I knew a classmate who openly admitted to putting made up volunteer activities on her college applications, arguing there was no chance the school would fact check her. She was right!
The problem with these is that they couldn't have been significant enough to make a dent in the outcome. Pretty much all significant achievements are fact-checkable. E.g. you may falsely claim that you were doing karate or basketball, but if you did win any trophies, then most selective schools wouldn't care about you.
You might be surprised. I was on the committee which adjudicated major entrance scholarships for six years, and I can count on my fingers the number of times someone said "can we get some verification of this?" We've never thought that fraud was a common problem, and when you're competing to recruit the top students you really don't want to go back to them and accuse them of dishonesty..
And (although we're revising the system and hopefully changing this part) the relative weighting of "significant achievements" of an easily fact-checked nature vs. "doing lots of stuff" has skewed heavily towards the latter; you could have a resume full of "volunteered at X" and "leader of student club Y" which would be worth as much as the difference between a 90% high school average and a 95% high school average, while containing nothing which would show up online or elicit commentary from a referee beyond "this student is heavily involved".
(We're putting together a new system starting next year which is aimed to be more about identifying students who are in some way exceptional as opposed to merely being generally all-round good people. A large part of the motivation for this is to avoid easily "gamed" metrics; nobody spends 15 years playing violin or becomes a national chess master simply because it will look good on their resume. So with luck we'll end up having less of a fact-checking problem in the future; but we're still going to have a significant amount of trust built into the system.)
A few years ago, I was mentoring at the local (major!) university and met a student who was the President of a club. Then a week later, met another student who was the President of the same club. A few weeks later, the same.
It turns out, a bunch of students got together, created a club, and each member was called a "President." The best part is that if an employer ever checked, any member could honestly say "yes, he's a President in that club."
I never really understood why admissions committees give any credit whatsoever to 'well-rounded' students. If somebody spent all their time volunteering in 10 different inconsequential clubs, playing 5 musical instruments, and participating in 3 different sports, I would consider them a 'tourist' or a dabbler, if you will, and wouldn't give them any credit. Now if they happened to win a championship, get a gold medal, or qualify for the Olympics, etc., then that's an entirely different story.
You're pretty much preaching to the choir here; but the position I hear most often is that when we're selecting the students we want to have as part of the university community, we should pick students who will contribute something to said community (beyond "mere" academics).
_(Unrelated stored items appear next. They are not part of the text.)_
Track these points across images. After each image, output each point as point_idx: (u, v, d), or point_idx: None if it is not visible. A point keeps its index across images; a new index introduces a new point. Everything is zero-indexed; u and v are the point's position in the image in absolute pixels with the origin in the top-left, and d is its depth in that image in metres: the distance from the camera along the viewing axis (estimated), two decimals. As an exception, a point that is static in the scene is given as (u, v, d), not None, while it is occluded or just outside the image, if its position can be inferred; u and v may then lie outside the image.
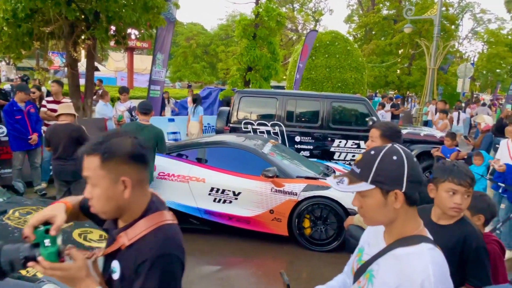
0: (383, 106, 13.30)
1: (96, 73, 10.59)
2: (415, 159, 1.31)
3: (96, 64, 11.69)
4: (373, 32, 29.15)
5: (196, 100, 9.40)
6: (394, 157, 1.27)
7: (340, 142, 7.67)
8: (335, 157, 7.65)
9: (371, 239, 1.44)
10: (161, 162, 5.35)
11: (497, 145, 5.39)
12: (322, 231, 4.92)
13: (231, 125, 7.90)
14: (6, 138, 6.03)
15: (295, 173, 5.15)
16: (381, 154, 1.28)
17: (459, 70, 19.57)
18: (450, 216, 1.93)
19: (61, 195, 4.93)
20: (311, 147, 7.74)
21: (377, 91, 27.89)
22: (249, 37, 11.59)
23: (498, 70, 30.42)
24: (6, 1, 6.97)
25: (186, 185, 5.20)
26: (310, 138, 7.75)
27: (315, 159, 6.92)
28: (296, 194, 4.90)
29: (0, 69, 25.13)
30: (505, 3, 47.15)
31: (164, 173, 5.30)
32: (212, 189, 5.13)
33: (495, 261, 2.04)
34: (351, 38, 25.60)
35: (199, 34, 37.41)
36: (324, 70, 15.91)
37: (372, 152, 1.30)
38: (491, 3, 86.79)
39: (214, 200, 5.13)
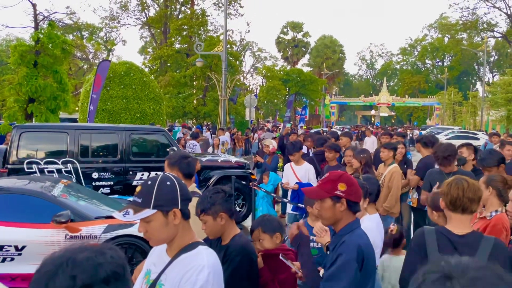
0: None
1: None
2: (182, 181, 1.59)
3: None
4: (168, 64, 30.14)
5: None
6: (168, 183, 1.53)
7: (142, 174, 7.44)
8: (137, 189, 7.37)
9: (156, 259, 1.64)
10: None
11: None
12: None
13: (9, 166, 6.67)
14: None
15: (94, 214, 4.68)
16: (157, 182, 1.52)
17: (246, 100, 22.12)
18: (224, 238, 2.24)
19: None
20: (111, 183, 7.24)
21: (177, 121, 28.72)
22: (29, 65, 10.21)
23: (275, 100, 35.76)
24: None
25: None
26: (110, 173, 7.26)
27: (116, 196, 6.50)
28: (97, 237, 4.44)
29: None
30: (276, 43, 56.35)
31: None
32: (-15, 247, 4.15)
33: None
34: (147, 69, 25.76)
35: (-39, 59, 30.94)
36: (121, 101, 15.38)
37: (149, 182, 1.53)
38: (267, 43, 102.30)
39: (-11, 261, 4.15)
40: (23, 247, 4.25)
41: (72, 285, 0.81)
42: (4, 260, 4.21)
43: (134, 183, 7.37)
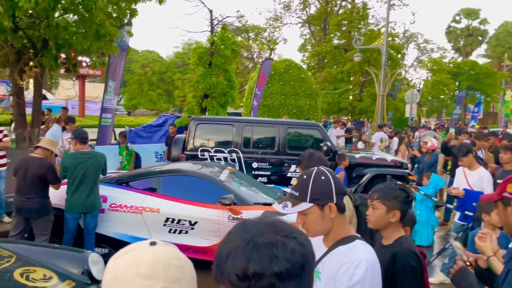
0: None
1: (45, 102, 10.17)
2: (336, 175, 1.62)
3: (44, 92, 11.24)
4: (326, 61, 30.35)
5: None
6: (323, 177, 1.56)
7: (296, 167, 7.75)
8: (292, 182, 7.70)
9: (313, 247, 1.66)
10: (112, 193, 5.13)
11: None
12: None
13: (187, 152, 7.78)
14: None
15: (252, 200, 5.10)
16: (313, 176, 1.56)
17: (407, 96, 20.68)
18: (386, 235, 2.08)
19: (17, 231, 4.55)
20: (269, 173, 7.76)
21: (331, 116, 28.78)
22: (205, 65, 11.65)
23: (442, 96, 32.44)
24: None
25: (140, 217, 5.00)
26: (267, 164, 7.78)
27: (272, 185, 6.93)
28: (254, 221, 4.83)
29: None
30: (446, 33, 50.97)
31: (115, 204, 5.07)
32: (167, 219, 4.96)
33: None
34: (305, 66, 26.47)
35: (154, 62, 37.19)
36: (279, 97, 16.24)
37: (305, 177, 1.58)
38: (434, 34, 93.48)
39: (170, 231, 4.95)
40: (195, 223, 4.92)
41: (246, 267, 0.81)
42: (180, 232, 4.95)
43: (289, 174, 7.73)
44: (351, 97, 26.84)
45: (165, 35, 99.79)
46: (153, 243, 0.87)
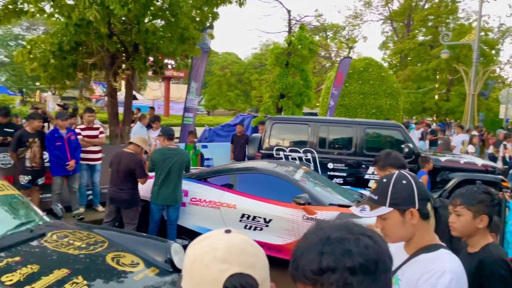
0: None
1: (134, 102, 11.00)
2: (419, 180, 1.54)
3: (134, 93, 12.17)
4: (409, 58, 28.86)
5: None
6: (404, 181, 1.50)
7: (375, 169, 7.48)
8: (370, 184, 7.44)
9: (393, 254, 1.57)
10: (193, 188, 5.41)
11: None
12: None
13: (263, 151, 7.91)
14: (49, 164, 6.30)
15: (327, 201, 5.03)
16: (393, 180, 1.51)
17: (501, 95, 18.86)
18: (473, 243, 1.95)
19: (109, 219, 5.03)
20: (345, 174, 7.58)
21: (414, 117, 27.25)
22: (282, 65, 11.74)
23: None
24: (53, 35, 7.47)
25: (218, 211, 5.20)
26: (344, 165, 7.61)
27: (348, 187, 6.76)
28: (329, 222, 4.76)
29: (46, 99, 26.65)
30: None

In some cases, I see students' extracurricular activities as demonstrating an ability to dedicate themselves to a cause or pursuit; that sort of perseverance is important in higher education. But in most cases that sort of dedication goes along with extraordinary success of the sorts you mention. (My personal scholarship assessment rubric actually includes a specific value for "competed in the Olympics or equivalent level of international competition".)
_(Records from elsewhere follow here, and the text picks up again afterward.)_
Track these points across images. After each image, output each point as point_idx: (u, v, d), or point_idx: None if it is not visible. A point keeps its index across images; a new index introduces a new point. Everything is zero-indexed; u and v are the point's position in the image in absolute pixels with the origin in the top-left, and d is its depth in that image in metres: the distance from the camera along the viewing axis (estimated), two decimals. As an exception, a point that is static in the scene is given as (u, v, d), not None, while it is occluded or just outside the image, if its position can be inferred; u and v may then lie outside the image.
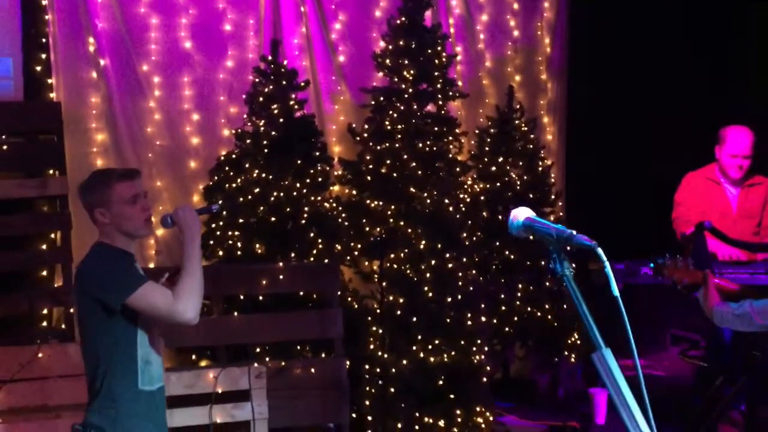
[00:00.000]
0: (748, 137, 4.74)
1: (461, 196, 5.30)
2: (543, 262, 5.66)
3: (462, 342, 4.62)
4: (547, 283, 5.59)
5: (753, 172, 4.90)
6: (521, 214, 1.79)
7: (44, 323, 4.71)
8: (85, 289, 2.79)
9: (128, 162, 5.05)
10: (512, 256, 5.60)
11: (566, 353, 5.56)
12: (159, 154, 5.16)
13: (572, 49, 6.96)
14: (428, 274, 4.65)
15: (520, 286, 5.56)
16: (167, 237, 5.12)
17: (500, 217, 5.65)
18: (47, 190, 4.59)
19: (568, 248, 1.74)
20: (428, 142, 5.20)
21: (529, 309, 5.52)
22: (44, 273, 4.74)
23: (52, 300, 4.58)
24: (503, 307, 5.48)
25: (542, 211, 5.80)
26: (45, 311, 4.71)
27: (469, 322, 4.71)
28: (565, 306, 5.56)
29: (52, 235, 4.76)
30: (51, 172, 4.74)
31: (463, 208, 5.31)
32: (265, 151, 4.72)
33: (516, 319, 5.50)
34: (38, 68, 4.73)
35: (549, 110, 6.90)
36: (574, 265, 1.76)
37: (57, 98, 4.79)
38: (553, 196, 5.79)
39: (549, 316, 5.55)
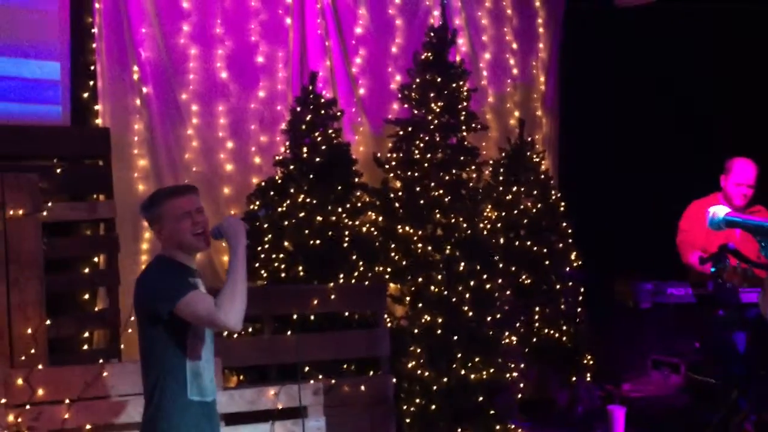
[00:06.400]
0: (753, 168, 5.17)
1: (483, 222, 5.57)
2: (558, 286, 5.96)
3: (499, 359, 4.84)
4: (563, 306, 5.88)
5: (753, 201, 5.31)
6: (720, 211, 2.02)
7: (85, 346, 4.74)
8: (139, 299, 2.87)
9: (166, 188, 5.16)
10: (528, 280, 5.88)
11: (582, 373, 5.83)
12: (195, 180, 5.25)
13: (564, 86, 7.40)
14: (467, 295, 4.87)
15: (537, 308, 5.83)
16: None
17: (516, 243, 5.94)
18: (96, 213, 4.65)
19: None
20: (453, 171, 5.48)
21: (546, 330, 5.79)
22: (86, 296, 4.78)
23: (99, 322, 4.62)
24: (522, 329, 5.74)
25: (552, 238, 6.13)
26: (86, 334, 4.74)
27: (506, 341, 4.94)
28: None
29: (95, 259, 4.81)
30: (95, 196, 4.82)
31: (485, 233, 5.58)
32: (310, 176, 4.90)
33: (534, 340, 5.76)
34: (85, 95, 4.82)
35: (544, 144, 7.29)
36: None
37: (103, 124, 4.89)
38: (564, 224, 6.10)
39: (564, 338, 5.83)
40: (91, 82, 4.84)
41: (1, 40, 4.55)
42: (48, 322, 4.10)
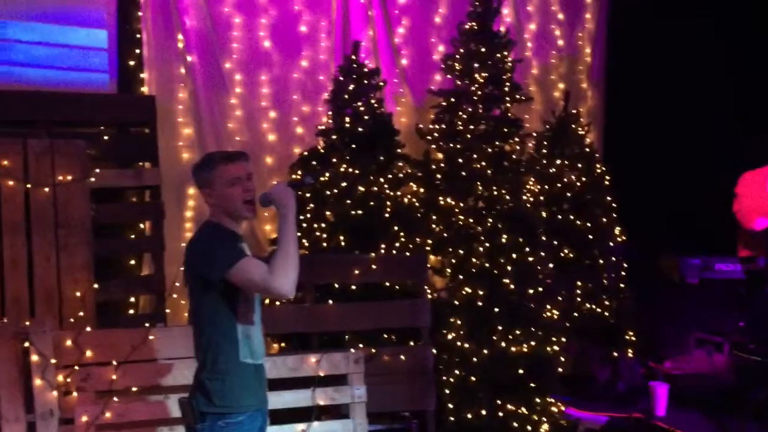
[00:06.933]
0: (808, 140, 5.00)
1: (526, 195, 5.50)
2: (601, 261, 5.88)
3: (540, 333, 4.81)
4: (605, 281, 5.80)
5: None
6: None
7: (131, 311, 4.82)
8: (190, 264, 2.87)
9: (210, 157, 5.19)
10: (571, 255, 5.81)
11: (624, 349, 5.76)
12: (238, 149, 5.28)
13: (610, 58, 7.24)
14: (508, 268, 4.83)
15: (579, 283, 5.76)
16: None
17: (559, 216, 5.87)
18: (142, 180, 4.71)
19: None
20: (496, 143, 5.41)
21: (587, 305, 5.72)
22: (132, 262, 4.86)
23: (145, 288, 4.70)
24: (564, 303, 5.68)
25: (596, 212, 6.03)
26: (132, 299, 4.83)
27: (548, 314, 4.90)
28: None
29: (141, 225, 4.88)
30: (141, 163, 4.87)
31: (528, 206, 5.51)
32: (352, 147, 4.89)
33: (576, 314, 5.70)
34: (131, 63, 4.86)
35: (589, 116, 7.16)
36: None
37: (148, 92, 4.93)
38: (608, 198, 6.00)
39: (606, 313, 5.76)
40: (137, 50, 4.87)
41: (50, 7, 4.61)
42: (96, 285, 4.18)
What's wrong with doing a bunch of stuff instead of being the best? These kids are in high school, maybe they just wanna try out a bunch of clubs and see what interests them in college and beyond.
" nobody spends 15 years playing violin or becomes a national chess master simply because it will look good on their resume."
I don't understand why is doing doing extracurricular in order to get to good university seen as "gaming". If anything, it is quite responsible behavior.
Due to the volume of applicants and the rise in competitiveness, don't you end up being faced with a glut of exceptional candidates anyway? In which case the selection would still inevitably amount to a draw based on arbitrary criteria or simply the way committee members felt that day.